Afrique Centrale: Le retrait des Casques bleus gabonais au menu de la rencontre Bongo et Touadéra

Le chef de l'Etat centrafricain, Faustin-Archange Touadéra, a échangé, le 13 octobre à Libreville, avec son homologue gabonais, Ali Bongo, sur le retrait des Casques bleus gabonais de la République centrafricaine (RCA) par l'ONU.

« Le renforcement de la coopération bilatérale et multisectorielle entre Libreville et Bangui, les questions sécuritaires au sein de l'espace sous-régional et le retrait par l'ONU des troupes gabonaises ont été les principaux points abordés », a annoncé la présidence gabonaise.

Le 15 septembre dernier, l'ONU a ordonné le retrait de quatre cent cinquante Casques bleus gabonais de sa force de maintien de la paix en Centrafrique après des accusations d'exploitation et d'abus sexuels sur lesquels le gouvernement gabonais et les Nations unies ont annoncé l'ouverture d'une enquête.

Sur les allégations d'abus sexuels à l'origine du retrait du contingent gabonais, le président Touadéra a déclaré, dans un communiqué, que « son pays n'avait pas été associé à cette décision et que son gouvernement n'était pas informé sur les éléments qui sous-tendent cette éviction des Casques bleus gabonais de la RCA ».

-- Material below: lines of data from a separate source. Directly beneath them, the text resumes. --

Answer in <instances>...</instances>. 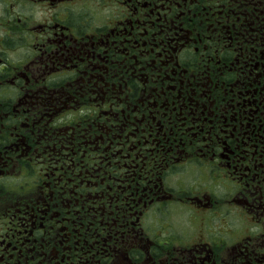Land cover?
<instances>
[{"label":"flooded vegetation","instance_id":"1","mask_svg":"<svg viewBox=\"0 0 264 264\" xmlns=\"http://www.w3.org/2000/svg\"><path fill=\"white\" fill-rule=\"evenodd\" d=\"M0 264H264V0H0Z\"/></svg>","mask_w":264,"mask_h":264}]
</instances>
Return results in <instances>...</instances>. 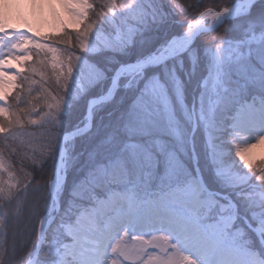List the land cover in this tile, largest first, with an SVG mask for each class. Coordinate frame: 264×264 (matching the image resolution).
<instances>
[{"label":"snow or ice","instance_id":"obj_1","mask_svg":"<svg viewBox=\"0 0 264 264\" xmlns=\"http://www.w3.org/2000/svg\"><path fill=\"white\" fill-rule=\"evenodd\" d=\"M22 2L13 0L16 6ZM62 3L83 25L75 33L82 55L71 50V36L63 41L68 47L61 51L29 35L30 29L18 32L10 26L0 0V264H11L15 256V242L11 251L7 243L9 217L20 215L33 183L31 173L23 168V178H17L6 158V153L31 148V140L24 139L32 135L25 125L37 123L22 119L19 111H10L4 92L12 83L9 71L21 76L5 64L9 58H18L15 50H23L28 41L34 42L37 57L51 54L63 95L53 97L41 117L51 125L46 145L38 156L27 157L37 166L50 159L53 171L50 181L35 189L47 190L48 207L39 219L37 241L24 264H264V157L257 165L250 155L264 143V0H232L219 10L205 6L191 17L186 31L141 50L134 60H123L112 72L89 64V59L98 60L96 54L108 52L126 55L141 29L159 31L177 15L187 16L189 8L199 9L203 0L189 8L178 0L147 4L145 0H103L99 11L90 0ZM90 11L96 19H90ZM125 17L130 21L126 30L118 25ZM230 23L240 35L215 37L211 45L204 46L201 61L196 46L199 38ZM110 26H117L112 28L115 38L108 31ZM185 54L193 69L203 62L207 72L190 106L184 102L175 68L169 66V61ZM30 71L37 73L38 68L30 66ZM245 90L253 98L252 104L241 105L250 114L252 127L247 130L258 134L255 143H250L241 136L244 129L233 124L230 131L238 161L226 163L215 135L217 112L232 97L243 98ZM78 96L93 97L86 123L73 122ZM255 96L260 103L259 129L255 128ZM15 101L17 106L21 102L19 92ZM109 105H116V110H109L108 123L91 135L93 111ZM56 129H63L59 139ZM197 129L206 137L200 157L194 146L189 149ZM86 133L88 146L80 149L77 141ZM257 168L261 174L253 177ZM70 172L76 178L69 186ZM154 181L157 191H147ZM34 207H39L38 201ZM144 227L152 231L144 232ZM145 236L151 238L145 240ZM149 248L156 251L149 253ZM42 252L50 259H41Z\"/></svg>","mask_w":264,"mask_h":264},{"label":"trees","instance_id":"obj_2","mask_svg":"<svg viewBox=\"0 0 264 264\" xmlns=\"http://www.w3.org/2000/svg\"><path fill=\"white\" fill-rule=\"evenodd\" d=\"M103 0H90V3L96 6V10L99 11V5ZM150 0H145V3H149ZM179 3L183 4L185 8H189V5H195L199 0H178ZM232 0H203L200 8L195 7L189 8V13L187 16L177 15L174 19H171L166 27L157 31L155 27H147L141 29V33L137 34L133 38L134 47L131 51L127 52L125 55L122 52H108L107 55L96 54L97 59H89V64H94L97 67H107L108 71H114L123 60L132 61L135 59L136 55L141 50H147L153 45H158L162 43L165 39L179 35L183 31H186V26L188 22H191V17L197 15L199 11H202L205 6L211 7L213 9L219 10L222 6H230ZM90 19H96L94 13L89 12ZM130 24V21L127 17L119 20L118 25L126 30L127 26ZM117 26H110L108 31L113 34L115 38V33H112V28ZM238 28V25L235 26ZM83 25L80 24L79 28H70L68 26L64 27L59 32H48L44 34V37L54 45H56L61 51L65 50L68 46L63 42L66 41L68 36H71L72 45L71 50L74 51L77 55H82L80 52L75 33L78 30H81ZM225 36L227 38L235 39L240 35L239 31L234 30L233 25L226 24L221 27L218 31L209 32L202 35L197 41V47L201 50L200 56L201 61H203L204 56V46L211 45L215 37ZM37 49L30 48L31 60L26 62L25 69L21 72V76L16 78V87L9 93L7 103L11 106L10 111L16 110L21 113L22 119H32L37 121L36 124H26L25 131L31 133V136H25V140H31V148H35L37 151L33 153L31 148H26L22 151H19L17 154L6 153V158L12 164V169L14 170V175L17 178H23V172L31 173L33 183L30 187L26 203L23 209L20 212L18 217L10 216L8 231V247L11 251L12 245L15 242L16 251L15 256L11 260V264H24L28 252L32 250V245L37 241L36 230L39 226V219L43 215L45 208L48 207V201L44 198L46 189L44 191H36L35 189L38 186L47 184L52 177V161L49 159L46 163L41 166L33 164L31 157L34 154L39 155V151L44 148L47 143L46 136L48 131L51 129V125L45 119H41L43 114L48 111L47 104L53 103V97L59 99L63 95V90L56 83L55 71L50 66L47 56L42 54L37 57L35 52ZM39 61H44V66L39 64ZM181 61L183 63H181ZM75 69V61L73 62ZM30 66H36L38 68L37 73L30 71ZM169 66L175 68V73L179 81L183 85L184 92V102L187 105H191L194 97L198 95V86L200 85L203 78L207 76L206 67L203 62L199 63L195 69L191 60L187 54L169 61ZM42 73V75H41ZM191 74V75H190ZM26 76L29 79L27 81L23 80L22 77ZM35 81V83H31ZM71 87V85H70ZM212 85L210 81L208 83L209 94L211 95ZM31 88V91H29ZM20 93L21 102L17 106L15 97L17 93ZM243 98L239 96L232 97V102L228 103L226 106H221L217 112L218 118V131L215 132V135L219 137L220 142L224 150V160L226 163H231L232 161H238V157L235 156V148L233 147L232 142L229 140V120L225 118V114L229 111H232L239 103L244 102L249 98L250 94L248 91L242 93ZM93 97H80L76 98L74 104V115L73 122L80 123L81 121L87 122V109L88 103ZM239 101V102H237ZM128 103H131V95H128ZM117 108L116 105H109L105 110H94L92 114V128L90 129V134L95 135L97 130L102 124L108 123V111H115ZM35 109V111H31ZM27 114V115H25ZM119 113L117 112V115ZM82 126V125H81ZM61 132L63 129H56V137L60 138ZM2 135V134H0ZM89 142V134H85L84 137H80L77 141V147L80 149L87 148ZM193 146L196 149L197 156L200 157L206 147V137L202 134L201 129H197L194 133ZM192 148L191 140L189 142V149ZM39 164V161H37ZM42 167V170H41ZM23 168V172L21 171ZM239 166L237 165V169ZM244 172H247V169H243ZM261 173L258 168L253 170V177L259 176ZM76 178L74 172H70L68 175V184H72L73 180ZM254 183H260L255 180ZM21 199H24L21 197ZM39 202V207H34V202ZM12 209H15V205L10 206ZM15 233V236L13 235ZM41 259H50L45 253H41Z\"/></svg>","mask_w":264,"mask_h":264},{"label":"rangeland","instance_id":"obj_3","mask_svg":"<svg viewBox=\"0 0 264 264\" xmlns=\"http://www.w3.org/2000/svg\"><path fill=\"white\" fill-rule=\"evenodd\" d=\"M10 4H5L4 11L6 12L10 26L17 29L18 32L24 31L27 32L30 29L29 35L35 36L37 40H40L45 43L51 44L53 47L58 48L53 43L45 39L44 34L48 32H58L61 31L65 26L70 28H79L80 24L77 22L78 18L74 17L67 8L64 7L62 0H23L20 6H16L13 3V0H8ZM28 3L33 4V7H30ZM34 8V6H36ZM37 8V9H36ZM33 13V14H32ZM30 48H35L34 42L28 41L23 45V50L20 48L16 49L17 57L16 59L9 58L5 64L6 69H15V71L22 72L25 69L26 62L31 60ZM59 49V48H58ZM27 51V56L25 52ZM59 55V53H58ZM47 56L50 66L51 64V54ZM53 69V67H52ZM56 75V69H53ZM75 70V69H74ZM8 77L12 80V83L4 87V92L8 95L16 87V78L12 71L8 72ZM256 106V104H255ZM260 106H256L257 109V120L255 123V128L259 129V118H258V109ZM232 127L233 124L238 123L244 131L241 132V136L245 139H248V142L255 143L254 137L252 135L258 134L257 131H253V134H249L248 128L252 127L250 124V114L248 111L243 110L240 106L236 114L230 117ZM236 143H241L240 140H237ZM244 144L241 143V147ZM250 155L252 156L254 163L258 162L262 157H264V143L257 145L251 150ZM5 179L7 176L5 175ZM146 190L148 188L146 187ZM156 190H151L155 192ZM108 228V225H105ZM144 232L152 231L149 227H144L142 229ZM159 235V233H157ZM150 236H145L144 239H150ZM156 251L155 249L149 248L148 252L151 253ZM145 261H147V255L145 256Z\"/></svg>","mask_w":264,"mask_h":264},{"label":"bare ground","instance_id":"obj_4","mask_svg":"<svg viewBox=\"0 0 264 264\" xmlns=\"http://www.w3.org/2000/svg\"><path fill=\"white\" fill-rule=\"evenodd\" d=\"M2 2H3L4 4H8V5L10 4V2H9L8 0H2ZM28 5H29L30 7H33V4H31V3H28ZM35 7H37V5L34 6V8H35ZM4 9H5V7H4ZM36 9H37V8H36ZM32 14H33V13H32ZM253 133H254V132L252 131V132L249 133V134H253ZM256 135H257V134L254 133V134L252 135V137H255Z\"/></svg>","mask_w":264,"mask_h":264}]
</instances>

« Comme ce sont des faits qui se sont produits en République centrafricaine, nous avons demandé à ce que nous soyons dorénavant impliqués dans les enquêtes qui sont en cours que cela soit du côté des Nations unies ou du côté gabonais pour en savoir un peu plus. Mais, nous n'étions pas associés dans les faits, les vérifications », a souligné le président Touadéra lors de son point de presse dans la capitale gabonaise.

« Du côté de la République centrafricaine, nos institutions n'ont pas vraiment eu les éléments d'appréciation ni une plainte de la part des victimes. C'est pour cela que nous devons poursuivre les investigations puisque c'est quand même des Centrafricains et nous sommes en droit d'en savoir plus afin d'avoir les éléments pour apprécier », a ajouté le président centrafricain.

Faustin-Archange Touadéra a également affirmé à Libreville que la justice de son pays n'avait reçu aucune plainte visant des Casques bleus gabonais, accusés par l'ONU d'exploitation et d'abus sexuels sur cinq filles. Les accusations d'agressions sexuelles « ne sont aujourd'hui pas fondées », avait déclaré, le 7 octobre courant, Jessye Ella Ekogha, porte-parole de la présidence gabonaise.

« Depuis 2015, ce sont trente-deux allégations d'exploitation et d'abus sexuels que nous avons enregistrées concernant 81 présumés auteurs de la République du Gabon, tous militaires des contingents actuellement ou anciennement déployés au sein de la Minusca. Six de ces allégations ont été étayées par une enquête », avait précisé, pour sa part, le porte-parole de l'ONU, Stéphane Dujarric.

En Centrafrique, la Minusca a été déployée par l'ONU en avril 2014 pour tenter de mettre fin à la guerre civile qui a suivi un coup d'Etat l'année précédente contre François Bozizé.